Korupsi juga telah berkembang dan mengakar di lembaga-lembaga pemerintahan, lembaga
perwakilan rakyat (DPR dan DPRD), ironisnya lagi hal ini juga terjadi di lembaga peradilan
sendiri. Seharusnya kepolisian, kejaksaan dan lembaga peradilan menjadi ujung tombak bagi
upaya pemberantasan korupsi justru pandangan oleh banyak kalangan merupakan institusi-
institusi publik yang korup dan banyak melakukan penyalahgunaan wewenang. Dalam artian,
bahwa korupsi telah merajalela terutama di kalangan birokrasi pada institusi publik atau lembaga
pemerintah, baik departemen maupun non departemen. Dari uraian diatas mengindikasikan bahwa
korupsi benar-benar telah menjadi permasalahan yang serius dan sistemik yang sangat
membahayakan dan merugikan negara maupun masyarakat, khususnya di negara kecil dan
berkembang seperti halnya Indonesia.
Dari sudut pandang hukum, tindak pidana korupsi secara garis besar mencakup unsur-unsur
sebagai berikut:
• Perbuatan melawan hukum
• Penyalahgunaan kewenangan, kesempatan, atau sarana
• Memperkaya diri sendiri, orang lain, atau korporasi
• Merugikan keuangan negara atau perekonomian negara
Dalam kasus ini perlu waktu yang lama untuk membuktikan bahwa PT NKE bersalah melakukan
tindak korupsi.
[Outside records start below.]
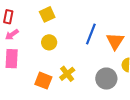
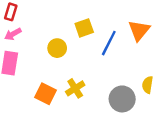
yellow square: (47, 14) -> (84, 28), moved
orange triangle: (115, 41) -> (139, 30), moved

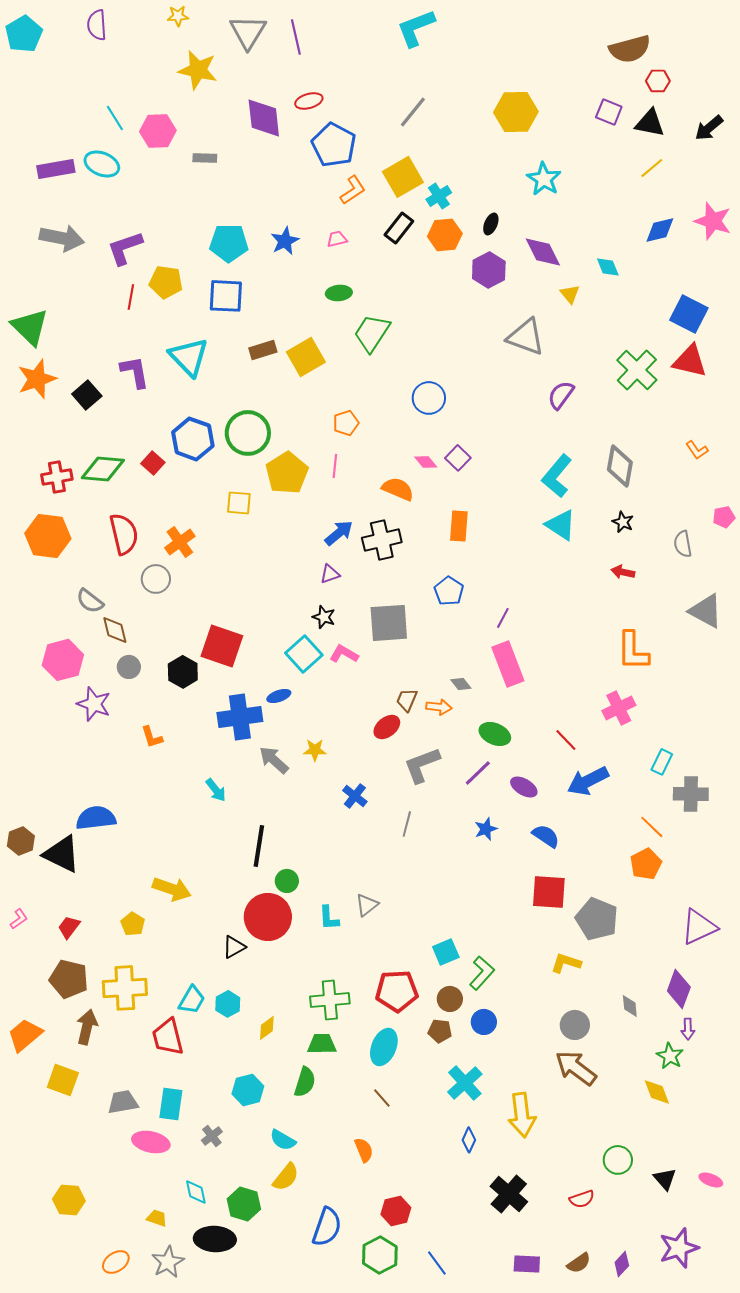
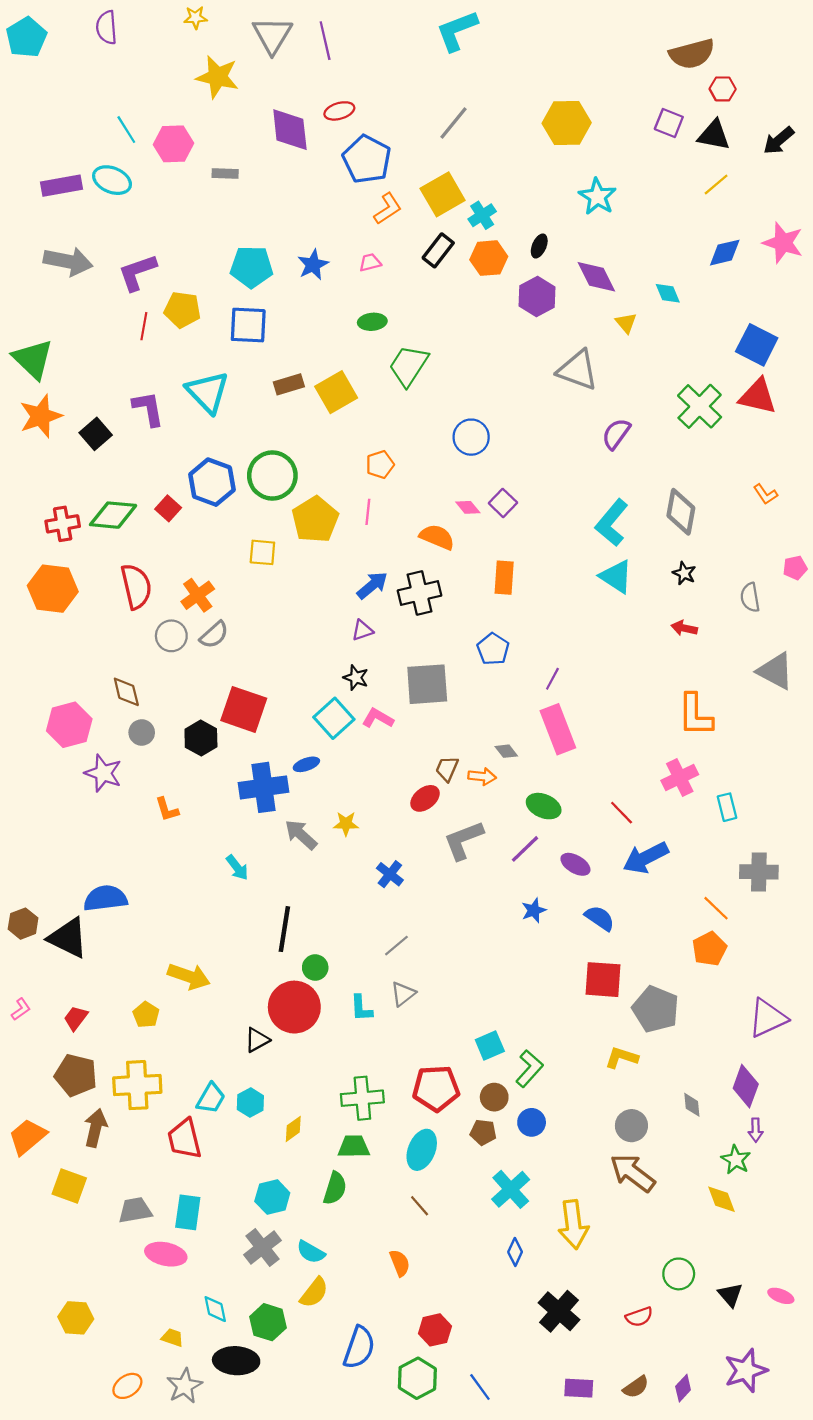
gray semicircle: (90, 601) -> (214, 635), moved, turned -80
cyan rectangle: (662, 762) -> (727, 807), moved, turned -40
gray line: (407, 824) -> (396, 946), moved, turned 35
gray cross: (212, 1136) -> (262, 1248), moved, size x1.6

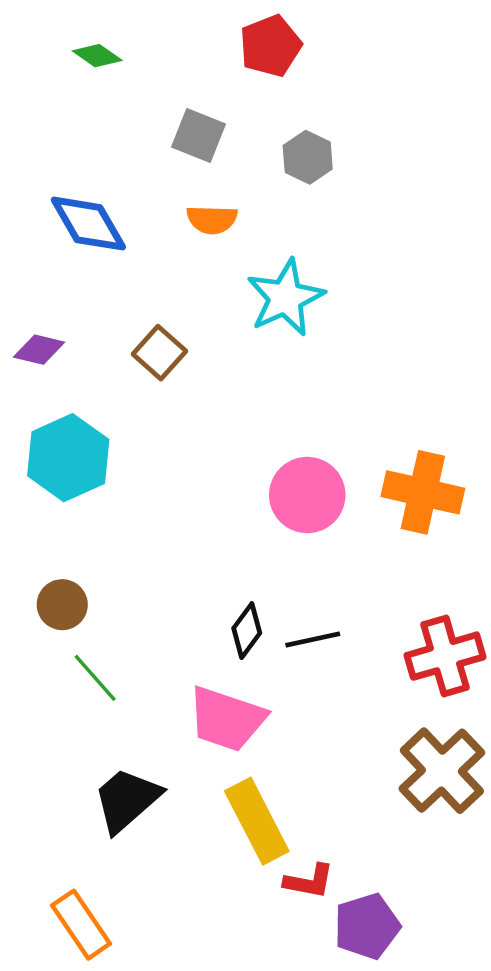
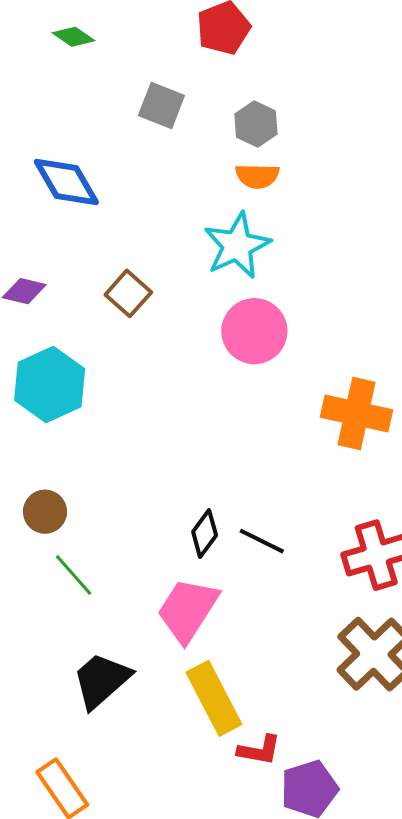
orange semicircle: (212, 220) -> (257, 176), moved
pink circle: (307, 495) -> (254, 331), moved
black line: (313, 639) -> (262, 541), turned 39
pink trapezoid: (227, 719) -> (188, 610), turned 104

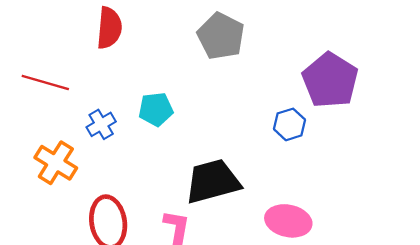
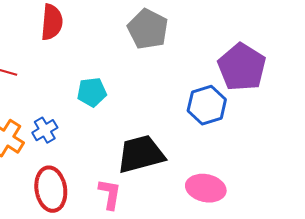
blue cross: (101, 124) -> (45, 130), moved
blue hexagon: (289, 124) -> (207, 105), size x1.4

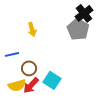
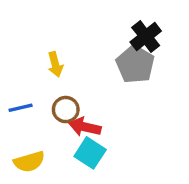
brown circle: (29, 68) -> (66, 110), moved
red arrow: (31, 85) -> (85, 127), moved, turned 60

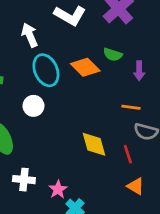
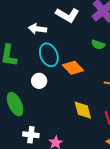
white arrow: (30, 35) -> (37, 29), turned -60
orange diamond: (85, 67) -> (73, 68), moved

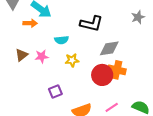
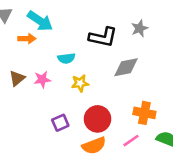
gray star: (138, 17) -> (140, 28), moved
orange cross: (117, 70) -> (144, 113), moved
red circle: (102, 75) -> (97, 119), moved

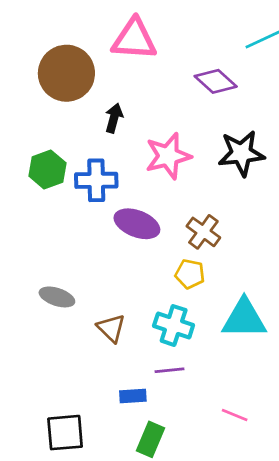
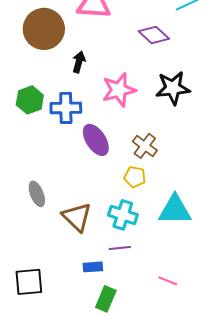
purple ellipse: (137, 224) -> (96, 140), turned 36
gray ellipse: (57, 297) -> (37, 194), turned 50
brown triangle: (111, 328) -> (77, 217), size x1.4
black square: (65, 433) -> (29, 282), moved

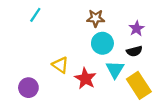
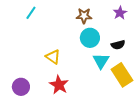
purple star: (137, 28) -> (120, 13), moved
red star: (85, 79) -> (59, 85), moved
purple circle: (28, 88) -> (21, 87), moved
Bukannya kita tidak menyadari dari dulu korupsi ini sudah mencederai rakyat
miskin dengan terjadinya penyimpangan dana yang mula nya untuk pembangunan Rumah Sakit
Khusus Infeksi ditahun 2009-2010 sampai dengan saat ini nyatanya, keperluaan tersebut hanya
dijadikan alat untuk memperkaya diri sendiri. Oleh sebab itu, korupsi merupakan salah satu
elemen yang turut memberikan kontribusi bagi terjadinya keterbelakangan dan buruknya kinerja
ekonomi Indonesia, serta merupakan salah satu faktor penghambat yang utama bagi
pembangunan dan upaya pengentasan kemiskinan.